Early on in my blog career I considered posting on torture when the Abu Ghraib scandal broke. I'm not quite sure why I eventually didn't post anything. But the topic nags me periodically and today I felt like saying something.

My thoughts are not a well developed nuanced political philosophy. They more flow from some personal growth I've been experiencing in my own Christian life. Believe it or not I'm going to link my sinful tendencies towards worry, anxiety, and fear of the future to torture. I believe them linked because both seek knowledge of the future which isn't available to us as mere creatures. That is both are an idolatry, a seeking to be God instead of a mere creature.

Let me carry this brief critique forward with some questions.

1) Do individuals and governments have a responsibility to care for life taking measures to protect it? Yes. The positive side of the sixth commandment requires caring for our lives and the lives of others.

2) Can torture by a government be a legitimate means of caring for the lives of the people governed? No.

I know that seems bold and narrow and straight forward with no gray areas. Personal and and national security can be an idol. Perhaps you know a germophobe. They're miserable to be around because they try to so protect they and their children's lives from germs that they can hardly do anything with anybody. They're paralyzed by their fear. They do foolish things because of their fear of the future; knowledge of which is unavailable to them.

I liken torture to this same kind of thinking. Unwilling to trust God with what may well be a violent end to the lives of some of our citizens we instead disobey God through dehumanizing people. The seeking of information about the future can be an idolatry in itself. Is torture really something different than other clearly pagan ways of trying to find out the future? Isn't all this an inability to reconcile our finitude as creatures with our lust for knowledge? Isn't this precisely what Eve and Adam sought in the garden, to be like God?

These are preliminary thoughts for sure. But it's an angle on torture that I haven't heard but which needs to be heard.

2 Comments:

At 7:28 PM, Anonymous Anonymous said...

Pastor Matt,

Spot on, and I'm one that has to counter those "evil men" some would argue torturing.

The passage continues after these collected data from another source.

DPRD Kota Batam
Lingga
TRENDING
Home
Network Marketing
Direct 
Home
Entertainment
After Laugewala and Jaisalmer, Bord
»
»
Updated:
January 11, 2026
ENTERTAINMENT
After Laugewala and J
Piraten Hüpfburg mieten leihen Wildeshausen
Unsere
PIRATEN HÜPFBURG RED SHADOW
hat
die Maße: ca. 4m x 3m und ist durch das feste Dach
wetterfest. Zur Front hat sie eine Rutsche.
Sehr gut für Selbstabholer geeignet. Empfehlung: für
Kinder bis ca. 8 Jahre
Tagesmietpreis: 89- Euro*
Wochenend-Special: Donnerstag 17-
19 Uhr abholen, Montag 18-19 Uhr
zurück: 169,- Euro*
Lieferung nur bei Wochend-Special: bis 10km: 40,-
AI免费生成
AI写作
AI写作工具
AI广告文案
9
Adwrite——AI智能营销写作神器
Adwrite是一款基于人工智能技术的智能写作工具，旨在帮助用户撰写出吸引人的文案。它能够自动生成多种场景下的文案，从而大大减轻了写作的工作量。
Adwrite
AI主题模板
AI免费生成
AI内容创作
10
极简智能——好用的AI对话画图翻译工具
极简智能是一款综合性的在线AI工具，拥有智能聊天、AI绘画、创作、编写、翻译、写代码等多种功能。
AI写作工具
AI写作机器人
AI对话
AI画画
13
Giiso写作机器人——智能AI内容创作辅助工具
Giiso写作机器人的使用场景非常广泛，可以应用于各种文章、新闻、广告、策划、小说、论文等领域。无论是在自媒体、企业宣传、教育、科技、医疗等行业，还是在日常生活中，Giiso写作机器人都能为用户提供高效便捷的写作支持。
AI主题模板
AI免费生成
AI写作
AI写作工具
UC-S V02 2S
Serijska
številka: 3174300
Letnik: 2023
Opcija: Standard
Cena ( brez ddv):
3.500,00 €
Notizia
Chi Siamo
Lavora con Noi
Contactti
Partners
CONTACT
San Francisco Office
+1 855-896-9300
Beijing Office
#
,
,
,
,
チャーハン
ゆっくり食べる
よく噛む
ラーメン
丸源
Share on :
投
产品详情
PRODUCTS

There are a grunchload of verses that apply also-Love thy enemies..., A soft answer turneth away wrath...., Be wily as serpents but pure as doves.

 
At 10:39 PM, Anonymous Anonymous said...

Pastor Matt,

Is a government caring for the lives of its citizens by not extracting information from a source they believe has said information, say, regarding the detonating of a nuclear "dirty bomb" in the middle of Time Square?

One could, it seems to me, make the same argument from the 6th commandment in defense of some use of "torture."

Another problem with this debate is in defining "torture" so as to get clear on what is, and what isn't, "torture."

On a related point, what about police who pay "informants" for information regarding possible crimes? Is this an "idolatrous" search for knowledge of "the future?" Is it "immoral" to give money to informants who are, usually, lower-tier criminals themselves and will use that money for drugs, etc?

I just don't think we can broad brush this debate with charges of "sin" and "idolatry." Certainly we all have sin and idols. The desire to be safe may well certainly be an idol. But that doesn't mean that we should not have alarms on our homes and cars, that we shouldn't have police to keep the streets safe, etc.

I think your argument proves too much. I see no line of demarcation in your argument. Seems subject to reversal. That's my two cents.